The Ceratobatrachidae are a family of frogs found in the Malay Peninsula, Borneo, the Philippines, Palau, Fiji, New Guinea, and the Admiralty, Bismarck, and Solomon Islands.

Taxonomy
Ceratobatrachidae was formerly treated as a subfamily (i.e., Ceratobatrachinae) in the family Ranidae (true frogs), but have now been re-classified as a separate family.

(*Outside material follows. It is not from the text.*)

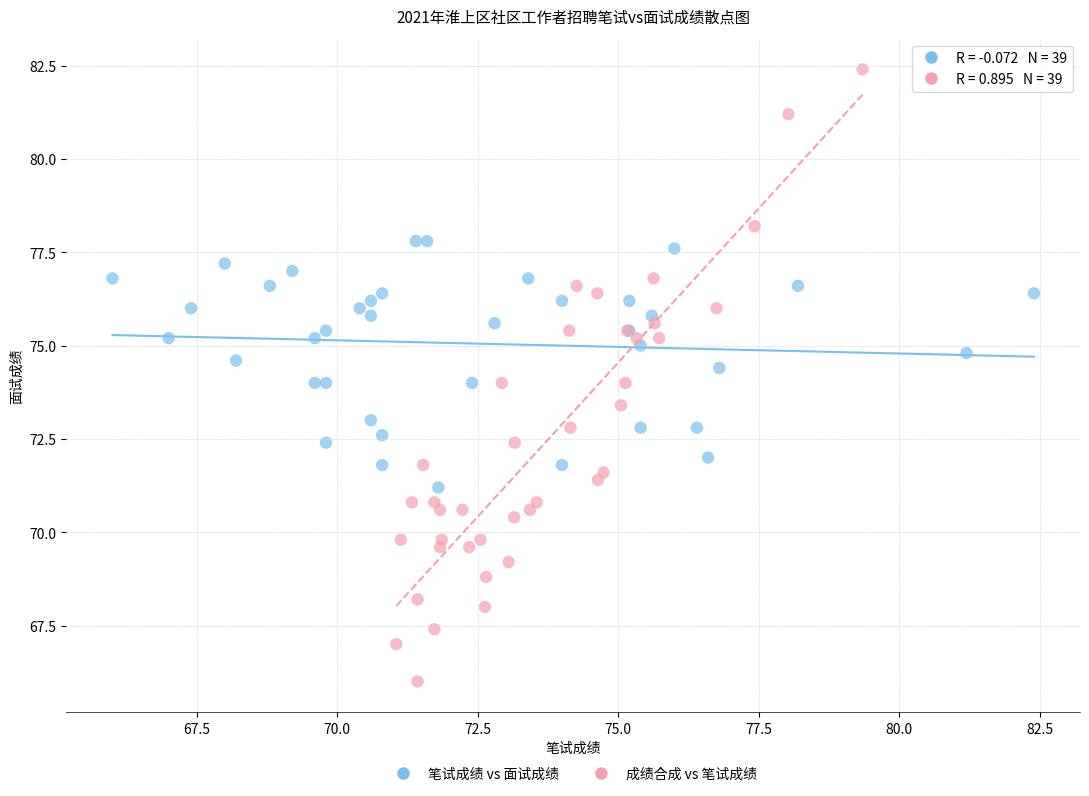

Which series has the largest Y range (max minus min)?

成绩合成 vs 笔试成绩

The following genera are recognised:
 Subfamily Alcalinae Brown, Siler, Richards, Diesmos, and Cannatella, 2015 
 Alcalus (5 species)
 Subfamily Ceratobatrachinae Boulenger, 1884
Cornufer Tschudi, 1838 (> 50 species)
Platymantis Günther, 1858 (> 30 species)
 Subfamily Liuraninae Fei, Ye, and Jiang, 2010
Liurana Dubois, 1987 (4 species)

Formerly, the following genera were also recognized in the family Ceratobatrachidae, but have now been merged into the genera above.
Batrachylodes Boulenger, 1887 (8 species)
Palmatorappia Ahl, 1927 (1 species)
Ceratobatrachus Boulenger, 1884 (1 species)
Discodeles Boulenger, 1918 (5 species)

Distribution
Ceratobatrachidae is distributed across Island Southeast Asia, as well as in the Eastern Himalayas.
Genus Liurana
Eastern Himalayas: 4 species
Genus Alcalus
Borneo: 2 species (Alcalus baluensis and Alcalus rajae)
Palawan: 1 species (Alcalus mariae)
Genus Platymantis
Philippines: 
Genus Cornufer
Palau: 1 species
Maluku: 3-4 species
New Guinea: 6-8 species
Bismarck Archipelago: 18-22 species
Solomon Islands: 20-25 species
Fiji: 2 species

Life history
All Ceratobatrachidae lay eggs outside of water and undergo direct development where eggs hatch directly into froglets, without free-living tadpole stages.